Through eyeballing the whole visualization of connections per machine, we notice that DC5 has a low quantity of connections. Color is mapped onto a normalized value at a time point. Figure 5 shows that Datacenter5 is mapped to green with the other datacenters in purple therefore demonstrating this anomaly. A further drill-down can be achieved by zooming in, and hovering on this datacentre – and shows no servers working and only 3 workstations. A small quantity of servers come online at 10:30 for 1 hour. Servers coming online in stages from 12.30 to full functionality at 19:15, during this time period, one server reaches policy 5 at 18.15 as shown in Figure 6.
Figure 5 demonstrates inactive servers on Datacenter-5. The graph in the bottom right shows this lack of connection.
Figure 6 Shows a zoom in of Datacenter-5 showing the dense pixel of machines at the facility, ordered by IP address and colored by policy status.
Anomaly 2.
All machines at the start, in Region 5 and region 10, show policy status 2 (Moderate policy deviations).
It is atypical to have identical policies and also we would assume some machines to be at other policy levels. We calculated the proportion of the machines at each policy level at a facility; normalize this to the whole data on each policy level. This normalized value is then mapped to color (green for the lowest value and through blue, purple, orange to red for the highest value), as shown in Figure 7.
Figure 7, shows region 5 and 10 with all policy status at level 2 (moderate policy deviations). The color represents a normalized value (green for the lowest value and through blue, purple, orange to red for the highest value).
Anomaly 3.
All datacenters have at least one machine at policy 5 at 19:00 on 02/02/2012.
It would not be suitable to have a compromised machine at each datacenter. By choosing the policy status filter in SitaVIS we were able to visualize the map of all datacenters and facilities and then scroll the time point and explore this occurrence; Figure 8 shows a screen shot of this.
![]()
Figure 8, shows the first time point when all the datacenters include at least one server at policy status 5.
Anomaly 4.
At 21:15, HQ has a single workstation with policy status of 5.
Furthermore by 22:00 HQ no longer has any workstations at level 5. Then at 00:00 a machine changes to status 5, but has a different IP address (see Figure 9); this machine remains at level 5 until 03:00 when the worst policy status of HQ returns to 4. Finally at 03:15 another different IP flags at policy level 5 (see Figure 10)
Figure 9 demonstrates that the HQ has one workstation at policy level 5, shown in red in the dense pixel plot, at 00:00.

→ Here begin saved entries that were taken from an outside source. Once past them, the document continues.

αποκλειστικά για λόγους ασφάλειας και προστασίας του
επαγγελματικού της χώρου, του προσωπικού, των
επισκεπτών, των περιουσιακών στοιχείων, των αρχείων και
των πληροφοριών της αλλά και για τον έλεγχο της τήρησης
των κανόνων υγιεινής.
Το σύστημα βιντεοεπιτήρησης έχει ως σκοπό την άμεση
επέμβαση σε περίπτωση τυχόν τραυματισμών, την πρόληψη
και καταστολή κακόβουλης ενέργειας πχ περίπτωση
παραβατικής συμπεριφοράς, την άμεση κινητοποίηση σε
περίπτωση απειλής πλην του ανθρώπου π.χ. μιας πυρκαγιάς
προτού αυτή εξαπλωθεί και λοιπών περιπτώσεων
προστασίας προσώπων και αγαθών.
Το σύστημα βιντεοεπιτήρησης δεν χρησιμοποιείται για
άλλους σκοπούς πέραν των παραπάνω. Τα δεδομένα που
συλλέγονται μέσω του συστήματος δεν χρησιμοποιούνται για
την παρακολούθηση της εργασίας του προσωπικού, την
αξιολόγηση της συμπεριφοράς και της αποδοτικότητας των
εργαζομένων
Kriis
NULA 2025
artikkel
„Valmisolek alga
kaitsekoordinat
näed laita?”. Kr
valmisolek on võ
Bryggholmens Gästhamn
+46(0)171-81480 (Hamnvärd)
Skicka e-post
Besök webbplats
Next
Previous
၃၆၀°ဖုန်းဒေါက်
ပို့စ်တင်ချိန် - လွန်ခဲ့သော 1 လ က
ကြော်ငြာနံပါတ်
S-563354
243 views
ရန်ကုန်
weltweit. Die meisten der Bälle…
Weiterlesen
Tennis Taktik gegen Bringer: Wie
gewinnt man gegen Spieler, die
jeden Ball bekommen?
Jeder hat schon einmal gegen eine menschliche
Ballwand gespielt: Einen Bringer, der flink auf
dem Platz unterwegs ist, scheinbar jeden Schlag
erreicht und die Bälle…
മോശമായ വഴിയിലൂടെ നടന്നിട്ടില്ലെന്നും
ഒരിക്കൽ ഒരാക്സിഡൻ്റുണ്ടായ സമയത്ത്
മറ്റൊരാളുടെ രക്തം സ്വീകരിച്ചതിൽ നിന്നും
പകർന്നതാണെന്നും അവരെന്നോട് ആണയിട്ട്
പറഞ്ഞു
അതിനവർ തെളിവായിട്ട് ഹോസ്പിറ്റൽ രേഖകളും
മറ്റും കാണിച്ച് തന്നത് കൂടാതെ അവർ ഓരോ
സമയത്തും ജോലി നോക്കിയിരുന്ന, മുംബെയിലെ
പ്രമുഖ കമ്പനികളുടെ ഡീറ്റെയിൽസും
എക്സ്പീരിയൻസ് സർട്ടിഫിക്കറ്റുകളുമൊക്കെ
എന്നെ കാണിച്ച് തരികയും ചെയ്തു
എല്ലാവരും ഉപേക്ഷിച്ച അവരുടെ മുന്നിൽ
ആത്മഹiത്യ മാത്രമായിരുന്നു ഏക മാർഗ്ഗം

Figure 10 demonstrates a dense-pixel plot of HQ at 03:15 and a different IP flag to that of the earlier time-stamp on Figure8.
Anomaly 5
At the end of the time period 8am 04/02/2012 less than 50% of machines in the entire network are registering a normal policy and every facility has machines at policy 3, 4 or 5. The stacked timeline in Figure 11 demonstrates this proportion.
Figure 11 shows a stacked line-graph, of an accumulation of each policy status over the whole network.